CHANG: Is there a song that you think showcases that balance best?

KENNEDY: Probably "Moments Passed." I mean, you said the Kanye thing, and the intro to that one is like real weird.

(SOUNDBITE OF SONG, "MOMENTS PASSED")

KENNEDY: (Singing) Darling one, hold on. Darling one, hold on.

It was a time where people were kind of starting to connect to my music. And I could kind of realize that people were kind of getting on board with what I was doing. And we were starting to play shows that were a little bit bigger and stuff. And so I was working on new stuff. And I was kind of having a hard time being free creatively. And I was kind of overthinking things. But then Koz, a producer I worked with, he basically sent me that intro to "Moments Passed."

(SOUNDBITE OF SONG, "MOMENTS PASSED")

KENNEDY: (Singing) Only when it's, darling one - well, only when it's...

And it was just the most exciting thing in the world. And the challenge then was to build a whole song around that sample.

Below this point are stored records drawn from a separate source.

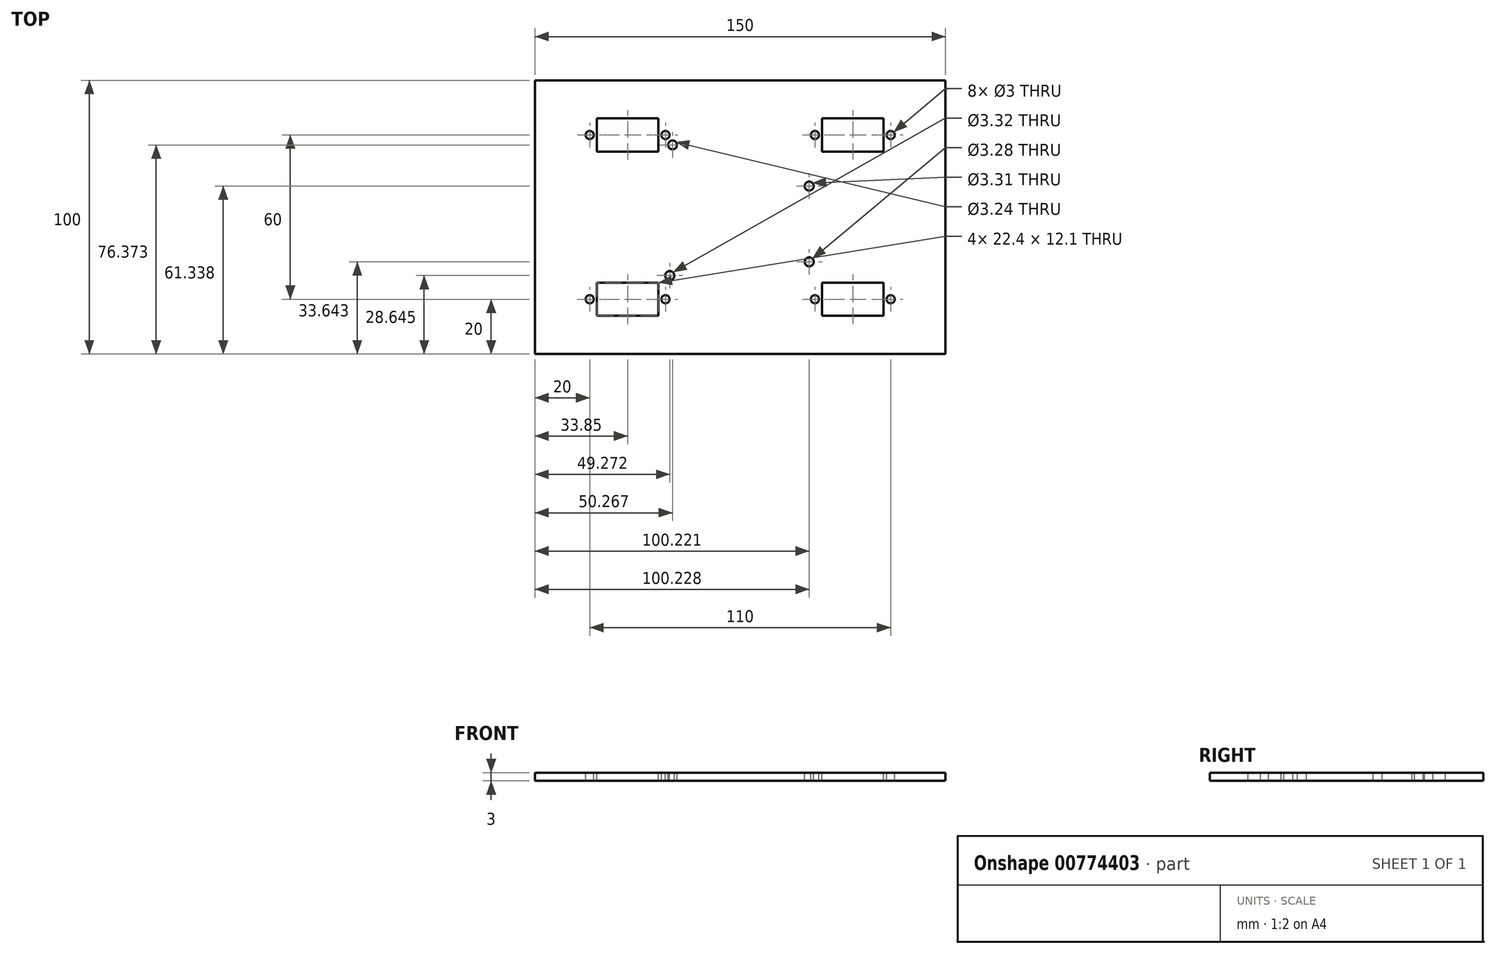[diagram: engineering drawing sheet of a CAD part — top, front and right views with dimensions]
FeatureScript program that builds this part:
annotation { "Feature Type Name" : "Feature", "Feature Type Description" : "" }
export const myFeature = defineFeature(function(context is Context, id is Id, definition is map)
    precondition{}
    {
        {
            var Q0;
            Q0=qCreatedBy(makeId("Top.planeOp"),FACE);
            var sketch = newSketch(context, id + "F0", { "sketchPlane" : qUnion([Q0])});
            skLineSegment(sketch, "E0.bottom", {"start": v(-75, 50) * mm, "end": v(75, 50) * mm});
            skLineSegment(sketch, "E0.top", {"start": v(-75, -50) * mm, "end": v(75, -50) * mm});
            skLineSegment(sketch, "E0.left", {"start": v(-75, 50) * mm, "end": v(-75, -50) * mm});
            skLineSegment(sketch, "E0.right", {"start": v(75, 50) * mm, "end": v(75, -50) * mm});
            skPoint(sketch, "E1", {"position": v(0, 0) * mm});
            skPoint(sketch, "E1.positionSnap0", {"position": v(-75, 0) * mm});
            skPoint(sketch, "E1.positionSnap1", {"position": v(0, 50) * mm});
            skSolve(sketch);
        }
        {
            var Q0;
            Q0 = qSketchRegion(id + "F0", true);
            extrude(context, id + "F1", {"entities" : qUnion([Q0]), "depth" : 3 * mm, "offsetDistance" : 25 * mm, "symmetric" : true});
        }
        {
            var Q0;
            Q0=makeQuery(id+"F1.opExtrude","CAP_FACE",FACE,{"disambiguationData":[OSD([sQuery(id+"F0.wireOp",EDGE,"E0.bottom"),sQuery(id+"F0.wireOp",EDGE,"E0.top"),sQuery(id+"F0.wireOp",EDGE,"E0.left"),sQuery(id+"F0.wireOp",EDGE,"E0.right")])],"isStart":false});
            var sketch = newSketch(context, id + "F2", { "sketchPlane" : qUnion([Q0])});
            skCircle(sketch, "E2", {"center": v(-55, -30) * mm, "radius": 1.5 * mm});
            skCircle(sketch, "E3", {"center": v(-27.3, -30) * mm, "radius": 1.5 * mm});
            skLineSegment(sketch, "E4.bottom", {"start": v(-52.35, -23.95) * mm, "end": v(-29.95, -23.95) * mm});
            skLineSegment(sketch, "E4.top", {"start": v(-52.35, -36.05) * mm, "end": v(-29.95, -36.05) * mm});
            skLineSegment(sketch, "E4.left", {"start": v(-52.35, -23.95) * mm, "end": v(-52.35, -36.05) * mm});
            skLineSegment(sketch, "E4.right", {"start": v(-29.95, -23.95) * mm, "end": v(-29.95, -36.05) * mm});
            skCircle(sketch, "E5", {"center": v(27.3, -30) * mm, "radius": 1.5 * mm});
            skCircle(sketch, "E6", {"center": v(55, -30) * mm, "radius": 1.5 * mm});
            skLineSegment(sketch, "E7.bottom", {"start": v(29.95, -23.95) * mm, "end": v(52.35, -23.95) * mm});
            skLineSegment(sketch, "E7.top", {"start": v(29.95, -36.05) * mm, "end": v(52.35, -36.05) * mm});
            skLineSegment(sketch, "E7.left", {"start": v(29.95, -23.95) * mm, "end": v(29.95, -36.05) * mm});
            skLineSegment(sketch, "E7.right", {"start": v(52.35, -23.95) * mm, "end": v(52.35, -36.05) * mm});
            skCircle(sketch, "E8", {"center": v(27.3, 30) * mm, "radius": 1.5 * mm});
            skCircle(sketch, "E9", {"center": v(55, 30) * mm, "radius": 1.5 * mm});
            skLineSegment(sketch, "E10.bottom", {"start": v(29.95, 36.05) * mm, "end": v(52.35, 36.05) * mm});
            skLineSegment(sketch, "E10.top", {"start": v(29.95, 23.95) * mm, "end": v(52.35, 23.95) * mm});
            skLineSegment(sketch, "E10.left", {"start": v(29.95, 36.05) * mm, "end": v(29.95, 23.95) * mm});
            skLineSegment(sketch, "E10.right", {"start": v(52.35, 36.05) * mm, "end": v(52.35, 23.95) * mm});
            skCircle(sketch, "E11", {"center": v(-55, 30) * mm, "radius": 1.5 * mm});
            skCircle(sketch, "E12", {"center": v(-27.3, 30) * mm, "radius": 1.5 * mm});
            skLineSegment(sketch, "E13.bottom", {"start": v(-52.35, 36.05) * mm, "end": v(-29.95, 36.05) * mm});
            skLineSegment(sketch, "E13.top", {"start": v(-52.35, 23.95) * mm, "end": v(-29.95, 23.95) * mm});
            skLineSegment(sketch, "E13.left", {"start": v(-52.35, 36.05) * mm, "end": v(-52.35, 23.95) * mm});
            skLineSegment(sketch, "E13.right", {"start": v(-29.95, 36.05) * mm, "end": v(-29.95, 23.95) * mm});
            skSolve(sketch);
        }
        {
            var Q0;
            Q0 = qSketchRegion(id + "F2", true);
            extrude(context, id + "F3", {"entities" : qUnion([Q0]), "operationType" : NewBodyOperationType.REMOVE, "endBound" : BoundingType.THROUGH_ALL, "oppositeDirection" : true, "depth" : 25 * mm, "offsetDistance" : 25 * mm});
        }
        {
            var Q0;
            Q0=makeQuery(id+"F1.opExtrude","CAP_FACE",FACE,{"disambiguationData":[OSD([sQuery(id+"F0.wireOp",EDGE,"E0.bottom"),sQuery(id+"F0.wireOp",EDGE,"E0.top"),sQuery(id+"F0.wireOp",EDGE,"E0.left"),sQuery(id+"F0.wireOp",EDGE,"E0.right")])],"isStart":false});
            var sketch = newSketch(context, id + "F4", { "sketchPlane" : qUnion([Q0])});
            skLineSegment(sketch, "E14", {"start": v(-24.73, 28) * mm, "end": v(-24.73, 24.7) * mm, "construction": true});
            skLineSegment(sketch, "E15", {"start": v(-26.38, 26.37) * mm, "end": v(-23.09, 26.37) * mm, "construction": true});
            skCircle(sketch, "E16", {"center": v(-24.73, 26.37) * mm, "radius": 1.62 * mm});
            skLineSegment(sketch, "E17", {"start": v(23.59, 11.35) * mm, "end": v(26.88, 11.35) * mm, "construction": true});
            skLineSegment(sketch, "E18", {"start": v(25.22, 13) * mm, "end": v(25.22, 9.69) * mm, "construction": true});
            skCircle(sketch, "E19", {"center": v(25.22, 11.34) * mm, "radius": 1.66 * mm});
            skLineSegment(sketch, "E20", {"start": v(25.23, -14.7) * mm, "end": v(25.23, -18) * mm, "construction": true});
            skLineSegment(sketch, "E21", {"start": v(23.59, -16.36) * mm, "end": v(26.88, -16.36) * mm, "construction": true});
            skCircle(sketch, "E22", {"center": v(25.23, -16.36) * mm, "radius": 1.64 * mm});
            skLineSegment(sketch, "E23", {"start": v(-25.73, -19.7) * mm, "end": v(-25.73, -23) * mm, "construction": true});
            skLineSegment(sketch, "E24", {"start": v(-27.36, -21.35) * mm, "end": v(-24.07, -21.35) * mm, "construction": true});
            skCircle(sketch, "E25", {"center": v(-25.73, -21.35) * mm, "radius": 1.66 * mm});
            skSolve(sketch);
        }
        {
            var Q0;
            Q0 = qSketchRegion(id + "F4", true);
            var Q1;
            Q1=sQuery(id+"F4.wireOp",EDGE,"E16");
            var Q2;
            Q2=sQuery(id+"F4.wireOp",EDGE,"E19");
            var Q3;
            Q3=sQuery(id+"F4.wireOp",EDGE,"E22");
            var Q4;
            Q4=sQuery(id+"F4.wireOp",EDGE,"E25");
            extrude(context, id + "F5", {"entities" : qUnion([Q0]), "operationType" : NewBodyOperationType.REMOVE, "surfaceEntities" : qUnion([Q1, Q2, Q3, Q4]), "endBound" : BoundingType.THROUGH_ALL, "oppositeDirection" : true, "depth" : 25 * mm, "offsetDistance" : 25 * mm});
        }
    });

(SOUNDBITE OF SONG, "MOMENTS PASSED")

KENNEDY: (Singing) Because I loved you - does that meaning nothing to you now? I loved you. Get me back on holy ground.

CHANG: Now that more people are listening to you and more people want to keep hearing from you, you seem to be saying that songwriting for you now - it's happening under more pressure, under more fame. Is that hard to be writing songs when more people are watching?

KENNEDY: It is sometimes. But I guess it's mainly just pressure I put on myself because an awful lot of people who have connected to my music have done so 'cause of the lyrics. And that's a really beautiful thing. And it certainly makes for, like, a really beautiful show for me, for example, 'cause I can kind of see how much the lyrics mean to people.

(SOUNDBITE OF SONG, "AN EVENING I WILL NOT FORGET")

KENNEDY: (Singing) What's important is this evening I will not forget - purple, blue, orange, red. These colors of feeling give me love. I'll put my heart in it. And I think about it all the time. The lights went out. You were fine. You kind of struggled not to shine. I still love you, though. I still love you, though.

For a while there, it was super frustrating because, I mean, your best stuff is going to come if you kind of feel comfortable and if you're at ease and if you're just kind of letting natural thoughts show up. And the very act of overthinking and that sort of thing is just counterproductive instantly. And you kind of squash your own work and sort of stem that natural sort of thought process. So I struggled with that for a bit.

CHANG: I relate. Writing on deadline is a totally different experience than just writing for utter pleasure.

KENNEDY: It's mad, yeah.

(SOUNDBITE OF SONG, "YOUNG & FREE")

KENNEDY: (Singing) Where do we go from here? Something came in with the night. Snow came in heavy, my boys and me wandering blind.

CHANG: Dermot Kennedy is NPR's fan-voted Slingshot Artist Of The Year. Congratulations, and thank you so much for talking with us today.

KENNEDY: Thank you so much. I really appreciate it.